• Explore the material:
1 - Reproduce word for word the part of the Cornell events listing that opens with the words containing "Cornell Cinema also" and closes with "Maria Stager, ms463@cornell.edu.".
2 - Resume the Cornell events listing after its last sentence, carrying on in the same style.

The sprawling complex, conceived during a golf game between Fidel Castro and Che Guevara, features architecturally innovative buildings that are the focus of a recent rehabilitation effort.

Cornell Cinema also screens "They Call It Myanmar," physics lecturer Robert Lieberman's documentary portrait of the country once called Burma, March 27 at 7:15 p.m.

Lieberman interviewed hundreds of people in Myanmar, which has been ruled by a brutal military regime for 48 years. Lieberman, producer Deborah Hoard and editor David Kossack will introduce and discuss the film.

Advance tickets are available at http://CornellCinemaTickets.com.

Birds to Borneo

The Mann Library Gallery hosts an exhibition of photographs of birds and nature by students, alumni and members of the Cornell Lab of Ornithology through March 30.

The photographs are available for sale to support an upcoming trip to the lowlands of Borneo by the student organization Cornell Expeditions in Field Ornithology. Information: Maria Stager, ms463@cornell.edu.

Sound and sexuality

Filmmaker John Waters will join artists, academics and activists at "Resoundingly Queer," a conference exploring sound as it relates to contemporary studies of sex, gender and sexuality, March 30-April 1 at the Schwartz Center. Free and open. Presented by the Department of Theatre, Film and Dance.

[Body or hand keypoint data]
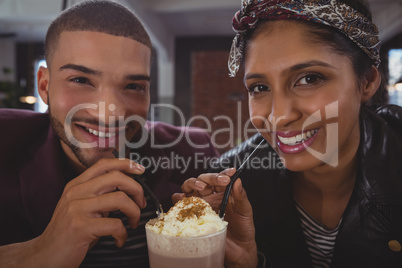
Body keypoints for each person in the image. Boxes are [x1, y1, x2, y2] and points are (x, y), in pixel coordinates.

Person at [174, 0, 402, 267]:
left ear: (367, 82)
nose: (278, 117)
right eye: (259, 87)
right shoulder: (231, 184)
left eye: (309, 79)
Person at [0, 1, 218, 267]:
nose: (109, 114)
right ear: (44, 85)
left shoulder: (193, 150)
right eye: (81, 80)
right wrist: (40, 251)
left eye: (134, 85)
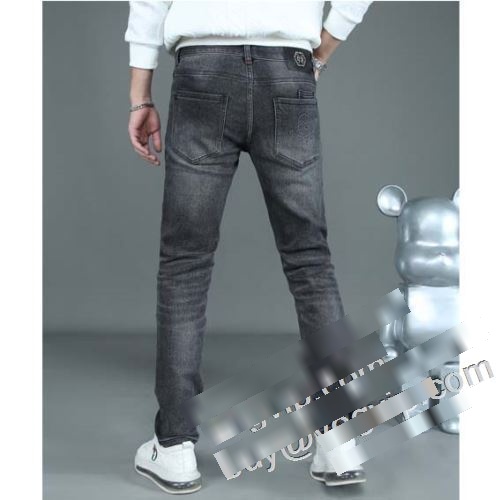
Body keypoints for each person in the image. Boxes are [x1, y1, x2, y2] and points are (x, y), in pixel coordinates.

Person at [125, 0, 372, 494]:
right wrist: (320, 52)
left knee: (185, 264)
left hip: (201, 71)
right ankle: (339, 436)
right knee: (309, 261)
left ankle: (174, 447)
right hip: (288, 69)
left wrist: (140, 96)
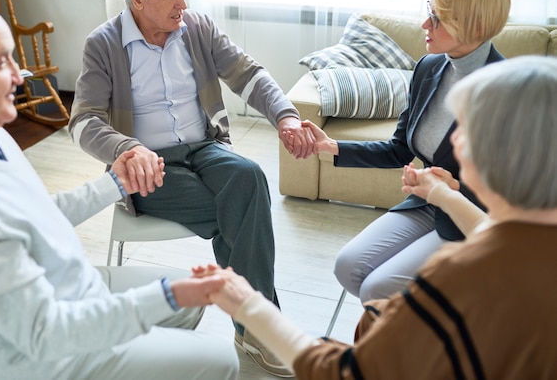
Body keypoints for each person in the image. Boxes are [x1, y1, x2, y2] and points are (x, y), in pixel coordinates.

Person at [0, 0, 239, 380]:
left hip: (68, 290)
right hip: (45, 359)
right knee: (219, 357)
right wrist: (167, 296)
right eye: (0, 62)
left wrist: (115, 182)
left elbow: (38, 215)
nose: (19, 74)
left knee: (188, 301)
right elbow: (45, 334)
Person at [200, 55, 557, 379]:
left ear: (501, 152)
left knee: (375, 307)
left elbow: (345, 371)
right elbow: (494, 233)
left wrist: (252, 308)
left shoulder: (456, 275)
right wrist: (442, 193)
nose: (455, 140)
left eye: (465, 129)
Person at [68, 0, 314, 375]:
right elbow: (82, 122)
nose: (184, 3)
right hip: (149, 166)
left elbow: (248, 74)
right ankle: (261, 328)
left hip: (204, 147)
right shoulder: (104, 44)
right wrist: (127, 148)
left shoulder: (197, 28)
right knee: (238, 206)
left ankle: (255, 327)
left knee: (248, 176)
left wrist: (286, 117)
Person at [293, 0, 511, 303]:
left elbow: (514, 193)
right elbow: (399, 148)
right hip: (427, 203)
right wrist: (331, 146)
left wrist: (451, 191)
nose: (425, 25)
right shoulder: (428, 68)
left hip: (472, 221)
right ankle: (412, 335)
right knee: (348, 267)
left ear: (475, 28)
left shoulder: (508, 92)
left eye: (436, 19)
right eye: (429, 11)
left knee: (377, 288)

• Activity answers:
1 -
Cornell Cinema also screens "They Call It Myanmar," physics lecturer Robert Lieberman's documentary portrait of the country once called Burma, March 27 at 7:15 p.m.

Lieberman interviewed hundreds of people in Myanmar, which has been ruled by a brutal military regime for 48 years. Lieberman, producer Deborah Hoard and editor David Kossack will introduce and discuss the film.

Advance tickets are available at http://CornellCinemaTickets.com.

Birds to Borneo

The Mann Library Gallery hosts an exhibition of photographs of birds and nature by students, alumni and members of the Cornell Lab of Ornithology through March 30.

The photographs are available for sale to support an upcoming trip to the lowlands of Borneo by the student organization Cornell Expeditions in Field Ornithology. Information: Maria Stager, ms463@cornell.edu.

2 -
With scholars, practitioners and performers in conversation and in performance, the event is designed to coincide with the Society for the Humanities' yearlong exploration of sound. Participants will share work that considers the utility of the term "queer" in relation to urgent contemporary issues.

Organized by assistant professors Nick Salvato and Sara Warner, the conference begins with a keynote address March 30 at 4:30 p.m. by David Savran, "The Queer Brand on Broadway: The American Musical From Porter to 'The Book of Mormon.'"

Waters' keynote performance, "This Filthy World," is March 31 at 4:30 p.m. Lectures, a queer cabaret and a staged reading round out the weekend. Information: http:/ theatrefilmdance.cornell.edu/events/resoundinglyqueer.cfm.

Rave play

Senior Jorge Silva's immigrant experience combines with a surreal landscape, dance music, multimedia and Aztec mythology in "Adult Roy's Badland: A Rave Play," presented by Teatrotaller, March 29 at 9 p.m. in Kiplinger Theatre at the Schwartz Center.

Silva is a theater major and president of Teatrotaller, founded on campus in 1993 to promote Spanish, Latin American and Latino cultures through theater. The multimedia performance, co-created by Sam Tannert and Alex Symes, is Teatrotaller's first production on the Schwartz Center mainstage. A preview performance will be held March 27 at 9 p.m. Information: http://courses.cit.cornell.edu/span3010/.

Children and loss

The Institute for Comparative Modernities presents a talk by assistant professor of English Dagmawi Woubshet, "The Feelings of Motherless Children: AIDS Orphans and Their Epistles to the Dead," March 28, 4:45 p.m. in Toboggan Lodge. Free and open.

Letters and diary entries by AIDS orphans in Ethiopia writing about the loss of their parents provide insight into how children mourn, feel loss and imagine the interface between the living and the dead. Woubshet is completing a book-length manuscript, "Looking for the Dead: AIDS, Poetics and Politics," a comparative study of writing about AIDS in the United States, South Africa and Ethiopia.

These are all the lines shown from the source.